The work explores kombucha-based fermentation as a living biofabrication system and investigates how vegetable-based pigments obtained through fermentation can be transformed into cosmetic and skin-contact materials.

Rather than presenting a finished cosmetic product, the project focuses on the research and development process of probiotic, biologically compatible, and skin-supportive cosmetic materials.


Research Context & Precedents

This project sits at the intersection of:

  • fermentation-based biofabrication
  • natural pigments
  • cosmetic material systems
  • skin-contact applications

While kombucha SCOBY and fermentation-derived biomaterials have been explored in textiles, wearables, and HCI, their potential for cosmetic and skin-supportive material prototypes remains underexplored.
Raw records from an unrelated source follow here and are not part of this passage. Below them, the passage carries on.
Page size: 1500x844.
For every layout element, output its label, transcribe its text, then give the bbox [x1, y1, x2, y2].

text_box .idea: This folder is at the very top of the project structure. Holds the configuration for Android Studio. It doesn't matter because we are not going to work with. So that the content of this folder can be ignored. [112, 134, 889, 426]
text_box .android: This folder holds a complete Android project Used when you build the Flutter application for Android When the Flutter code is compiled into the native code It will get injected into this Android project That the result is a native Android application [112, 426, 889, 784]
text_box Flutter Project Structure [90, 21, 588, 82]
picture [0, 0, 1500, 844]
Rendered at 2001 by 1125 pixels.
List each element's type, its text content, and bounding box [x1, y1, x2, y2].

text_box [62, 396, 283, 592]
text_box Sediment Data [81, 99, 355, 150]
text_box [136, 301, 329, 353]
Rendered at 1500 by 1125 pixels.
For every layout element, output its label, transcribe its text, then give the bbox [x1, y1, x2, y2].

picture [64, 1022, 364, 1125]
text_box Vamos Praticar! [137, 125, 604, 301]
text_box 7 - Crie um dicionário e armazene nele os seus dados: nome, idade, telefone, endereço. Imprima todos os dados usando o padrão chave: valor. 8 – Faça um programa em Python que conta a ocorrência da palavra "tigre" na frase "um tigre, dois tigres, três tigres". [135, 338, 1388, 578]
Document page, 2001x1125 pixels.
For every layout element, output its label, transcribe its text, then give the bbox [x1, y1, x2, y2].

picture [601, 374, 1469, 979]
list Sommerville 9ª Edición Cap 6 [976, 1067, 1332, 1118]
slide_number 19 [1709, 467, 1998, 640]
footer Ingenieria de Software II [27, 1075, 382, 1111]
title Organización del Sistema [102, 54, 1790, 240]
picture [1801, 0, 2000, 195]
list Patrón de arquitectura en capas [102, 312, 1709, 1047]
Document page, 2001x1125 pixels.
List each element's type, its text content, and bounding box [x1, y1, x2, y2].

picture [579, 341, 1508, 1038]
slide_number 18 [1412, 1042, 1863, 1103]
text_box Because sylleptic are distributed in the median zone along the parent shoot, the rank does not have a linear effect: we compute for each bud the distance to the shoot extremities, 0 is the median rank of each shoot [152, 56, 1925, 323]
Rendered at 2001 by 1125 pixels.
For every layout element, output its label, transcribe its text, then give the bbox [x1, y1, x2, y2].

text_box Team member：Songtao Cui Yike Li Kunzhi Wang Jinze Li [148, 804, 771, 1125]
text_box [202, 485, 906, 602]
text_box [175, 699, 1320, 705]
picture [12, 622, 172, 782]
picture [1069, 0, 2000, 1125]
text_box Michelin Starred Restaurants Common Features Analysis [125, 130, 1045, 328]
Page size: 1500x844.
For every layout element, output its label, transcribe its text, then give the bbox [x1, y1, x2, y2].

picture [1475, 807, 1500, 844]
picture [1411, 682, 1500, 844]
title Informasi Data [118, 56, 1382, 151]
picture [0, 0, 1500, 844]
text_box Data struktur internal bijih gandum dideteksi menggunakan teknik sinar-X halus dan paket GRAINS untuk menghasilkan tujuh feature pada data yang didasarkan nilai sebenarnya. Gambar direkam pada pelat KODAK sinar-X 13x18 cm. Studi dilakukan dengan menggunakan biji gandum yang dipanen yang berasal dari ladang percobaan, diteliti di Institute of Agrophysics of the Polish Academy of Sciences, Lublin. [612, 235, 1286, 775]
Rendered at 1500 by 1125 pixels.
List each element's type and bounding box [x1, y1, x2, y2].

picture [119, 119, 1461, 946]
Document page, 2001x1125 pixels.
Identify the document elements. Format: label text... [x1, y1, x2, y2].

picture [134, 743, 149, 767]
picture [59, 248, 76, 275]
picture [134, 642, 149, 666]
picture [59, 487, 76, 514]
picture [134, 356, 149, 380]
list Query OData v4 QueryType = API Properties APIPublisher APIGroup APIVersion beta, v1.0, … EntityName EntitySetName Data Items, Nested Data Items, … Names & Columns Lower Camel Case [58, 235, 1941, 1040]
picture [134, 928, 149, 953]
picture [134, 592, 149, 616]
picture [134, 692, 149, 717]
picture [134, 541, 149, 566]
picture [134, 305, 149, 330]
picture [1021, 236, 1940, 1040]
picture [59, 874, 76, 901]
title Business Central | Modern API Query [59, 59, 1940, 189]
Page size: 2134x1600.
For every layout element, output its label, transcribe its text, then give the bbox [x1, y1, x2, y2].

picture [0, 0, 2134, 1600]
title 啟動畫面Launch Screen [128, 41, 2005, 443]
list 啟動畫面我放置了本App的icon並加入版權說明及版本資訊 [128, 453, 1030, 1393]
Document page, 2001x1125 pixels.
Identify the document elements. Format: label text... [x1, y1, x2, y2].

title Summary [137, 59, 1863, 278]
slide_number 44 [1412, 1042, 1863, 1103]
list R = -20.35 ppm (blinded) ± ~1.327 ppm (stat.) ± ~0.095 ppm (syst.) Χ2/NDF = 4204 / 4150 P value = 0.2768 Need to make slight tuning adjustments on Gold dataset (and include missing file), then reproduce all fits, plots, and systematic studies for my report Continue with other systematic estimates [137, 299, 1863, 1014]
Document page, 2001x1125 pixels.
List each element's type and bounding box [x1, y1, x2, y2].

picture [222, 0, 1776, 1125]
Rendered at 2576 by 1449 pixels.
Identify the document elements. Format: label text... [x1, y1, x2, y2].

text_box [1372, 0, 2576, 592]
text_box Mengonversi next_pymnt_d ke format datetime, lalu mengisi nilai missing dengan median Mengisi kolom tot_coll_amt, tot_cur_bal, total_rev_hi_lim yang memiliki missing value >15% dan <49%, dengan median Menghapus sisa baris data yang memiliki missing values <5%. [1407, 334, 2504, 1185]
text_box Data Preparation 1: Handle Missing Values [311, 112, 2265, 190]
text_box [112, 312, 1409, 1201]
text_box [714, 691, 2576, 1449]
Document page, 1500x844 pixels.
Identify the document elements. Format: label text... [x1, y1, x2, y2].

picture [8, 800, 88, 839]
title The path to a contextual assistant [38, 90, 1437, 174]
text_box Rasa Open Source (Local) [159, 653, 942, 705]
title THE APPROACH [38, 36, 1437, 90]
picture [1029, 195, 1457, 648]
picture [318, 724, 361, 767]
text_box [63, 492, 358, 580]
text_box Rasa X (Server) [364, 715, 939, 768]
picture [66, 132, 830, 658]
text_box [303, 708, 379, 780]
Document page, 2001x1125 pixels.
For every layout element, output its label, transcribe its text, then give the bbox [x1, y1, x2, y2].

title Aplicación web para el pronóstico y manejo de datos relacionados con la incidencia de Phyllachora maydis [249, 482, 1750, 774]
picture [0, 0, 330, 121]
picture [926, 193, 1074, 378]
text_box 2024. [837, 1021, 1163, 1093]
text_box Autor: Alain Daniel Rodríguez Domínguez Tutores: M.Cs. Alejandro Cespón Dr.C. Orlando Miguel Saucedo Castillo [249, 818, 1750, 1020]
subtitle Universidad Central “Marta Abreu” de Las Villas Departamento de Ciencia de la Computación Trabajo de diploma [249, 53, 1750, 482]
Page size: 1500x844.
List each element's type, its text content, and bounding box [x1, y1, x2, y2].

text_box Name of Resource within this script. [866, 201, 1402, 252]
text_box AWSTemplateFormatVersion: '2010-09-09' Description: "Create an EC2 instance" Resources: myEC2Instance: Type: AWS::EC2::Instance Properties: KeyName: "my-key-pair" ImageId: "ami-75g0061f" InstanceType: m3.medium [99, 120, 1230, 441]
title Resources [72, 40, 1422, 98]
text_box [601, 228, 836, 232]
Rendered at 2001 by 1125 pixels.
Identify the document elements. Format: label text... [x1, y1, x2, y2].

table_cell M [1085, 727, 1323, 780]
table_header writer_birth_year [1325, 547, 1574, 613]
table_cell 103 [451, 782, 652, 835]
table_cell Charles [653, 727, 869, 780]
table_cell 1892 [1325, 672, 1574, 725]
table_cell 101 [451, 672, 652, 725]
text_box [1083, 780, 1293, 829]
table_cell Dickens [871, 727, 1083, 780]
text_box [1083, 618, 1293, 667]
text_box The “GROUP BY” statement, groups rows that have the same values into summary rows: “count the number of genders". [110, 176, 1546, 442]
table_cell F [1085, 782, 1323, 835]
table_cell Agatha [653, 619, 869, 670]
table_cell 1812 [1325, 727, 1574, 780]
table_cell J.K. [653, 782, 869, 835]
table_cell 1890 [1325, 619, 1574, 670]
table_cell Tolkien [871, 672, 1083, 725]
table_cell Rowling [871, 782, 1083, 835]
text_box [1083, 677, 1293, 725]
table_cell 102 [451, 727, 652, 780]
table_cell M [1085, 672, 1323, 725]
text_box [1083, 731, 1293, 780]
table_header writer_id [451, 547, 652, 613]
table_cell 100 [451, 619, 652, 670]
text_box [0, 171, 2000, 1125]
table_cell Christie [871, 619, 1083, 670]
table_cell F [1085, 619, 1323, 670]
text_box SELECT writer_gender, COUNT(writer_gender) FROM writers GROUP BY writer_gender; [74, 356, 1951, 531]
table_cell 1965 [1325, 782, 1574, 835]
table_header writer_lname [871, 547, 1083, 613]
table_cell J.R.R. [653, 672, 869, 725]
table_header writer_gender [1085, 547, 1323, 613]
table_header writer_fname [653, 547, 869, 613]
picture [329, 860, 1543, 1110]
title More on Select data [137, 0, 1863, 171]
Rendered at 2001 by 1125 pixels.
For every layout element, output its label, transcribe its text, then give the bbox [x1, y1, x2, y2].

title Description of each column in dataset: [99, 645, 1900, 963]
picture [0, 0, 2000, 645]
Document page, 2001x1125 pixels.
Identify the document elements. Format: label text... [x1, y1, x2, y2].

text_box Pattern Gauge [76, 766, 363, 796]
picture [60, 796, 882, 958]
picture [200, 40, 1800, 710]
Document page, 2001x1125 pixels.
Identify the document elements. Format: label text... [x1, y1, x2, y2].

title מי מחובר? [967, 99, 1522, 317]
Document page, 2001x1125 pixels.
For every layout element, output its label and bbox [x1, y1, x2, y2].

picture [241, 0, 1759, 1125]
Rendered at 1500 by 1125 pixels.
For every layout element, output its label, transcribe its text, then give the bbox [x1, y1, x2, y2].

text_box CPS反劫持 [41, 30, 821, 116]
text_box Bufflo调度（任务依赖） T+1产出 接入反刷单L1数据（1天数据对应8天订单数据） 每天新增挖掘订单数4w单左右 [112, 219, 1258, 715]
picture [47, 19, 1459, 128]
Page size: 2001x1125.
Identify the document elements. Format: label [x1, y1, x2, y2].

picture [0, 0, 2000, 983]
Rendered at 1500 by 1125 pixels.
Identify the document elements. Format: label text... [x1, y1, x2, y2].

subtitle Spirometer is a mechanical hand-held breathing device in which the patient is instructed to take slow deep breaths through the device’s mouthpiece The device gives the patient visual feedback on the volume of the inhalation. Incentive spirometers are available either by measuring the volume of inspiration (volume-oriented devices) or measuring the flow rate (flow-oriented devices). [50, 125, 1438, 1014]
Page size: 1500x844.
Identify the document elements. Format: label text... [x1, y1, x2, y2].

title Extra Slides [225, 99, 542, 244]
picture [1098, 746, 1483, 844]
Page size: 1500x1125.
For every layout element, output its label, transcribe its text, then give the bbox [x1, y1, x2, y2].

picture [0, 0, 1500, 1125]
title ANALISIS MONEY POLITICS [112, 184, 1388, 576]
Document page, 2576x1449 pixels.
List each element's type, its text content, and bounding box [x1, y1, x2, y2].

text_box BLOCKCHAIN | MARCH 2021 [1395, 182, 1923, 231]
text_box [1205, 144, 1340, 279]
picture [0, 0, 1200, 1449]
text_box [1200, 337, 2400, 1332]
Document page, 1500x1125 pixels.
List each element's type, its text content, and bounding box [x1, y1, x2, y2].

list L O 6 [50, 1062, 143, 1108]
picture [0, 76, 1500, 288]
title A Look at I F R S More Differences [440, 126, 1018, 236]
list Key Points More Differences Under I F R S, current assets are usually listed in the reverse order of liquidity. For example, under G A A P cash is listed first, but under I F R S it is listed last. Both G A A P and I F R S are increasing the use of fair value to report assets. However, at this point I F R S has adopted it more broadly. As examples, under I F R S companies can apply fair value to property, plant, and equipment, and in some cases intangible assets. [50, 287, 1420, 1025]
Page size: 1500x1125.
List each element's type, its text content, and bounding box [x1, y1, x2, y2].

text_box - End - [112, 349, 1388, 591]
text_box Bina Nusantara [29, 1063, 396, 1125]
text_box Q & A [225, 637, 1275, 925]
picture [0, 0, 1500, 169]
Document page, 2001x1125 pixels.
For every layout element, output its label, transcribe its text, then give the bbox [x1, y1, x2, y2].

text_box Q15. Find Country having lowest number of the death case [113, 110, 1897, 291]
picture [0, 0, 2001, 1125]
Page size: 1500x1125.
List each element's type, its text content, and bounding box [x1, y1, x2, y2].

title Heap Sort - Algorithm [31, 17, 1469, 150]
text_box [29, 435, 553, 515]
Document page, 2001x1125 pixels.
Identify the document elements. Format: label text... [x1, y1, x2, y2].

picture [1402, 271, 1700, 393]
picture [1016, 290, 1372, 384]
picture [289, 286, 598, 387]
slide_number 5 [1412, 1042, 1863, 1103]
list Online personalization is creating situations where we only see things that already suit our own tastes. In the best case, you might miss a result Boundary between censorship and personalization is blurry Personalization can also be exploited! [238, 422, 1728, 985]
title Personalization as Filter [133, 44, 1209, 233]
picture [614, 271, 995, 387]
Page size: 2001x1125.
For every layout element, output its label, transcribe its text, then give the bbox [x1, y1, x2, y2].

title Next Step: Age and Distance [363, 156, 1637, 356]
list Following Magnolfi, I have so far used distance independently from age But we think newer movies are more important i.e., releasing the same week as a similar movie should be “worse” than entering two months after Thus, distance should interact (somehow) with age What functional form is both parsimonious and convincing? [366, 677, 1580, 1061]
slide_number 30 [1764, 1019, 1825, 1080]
This research shifts the focus from textile-only applications toward cosmetic powders, patches, masks, and film-based materials.

Key references include:

  • Designing Interactions with Kombucha SCOBY — Fiona Bell et al.
  • Exploring Biofoam — Eldy S. Lazaro Vasquez et al.
  • Light Tissue — Sofia Guridi

Background & Motivation

During previous work for a probiotic food brand, I experimented with coffee kombucha–based skin-nourishing masks and peelings.

A freeze-dried peeling developed from fermented coffee grounds remaining after kombucha production showed promising results but lacked structured documentation.

This project transforms intuitive practice into a systematic, experimental, and openly documented research process.


Research Question

Is it possible for materials that come into contact with our skin to be produced through natural, living processes that are more compatible with our biological systems?


Why, What, Who?

Why

To rethink cosmetics and skin-contact materials as biologically compatible systems.

What

Kombucha-based fermentation and experimental skin-contact material research.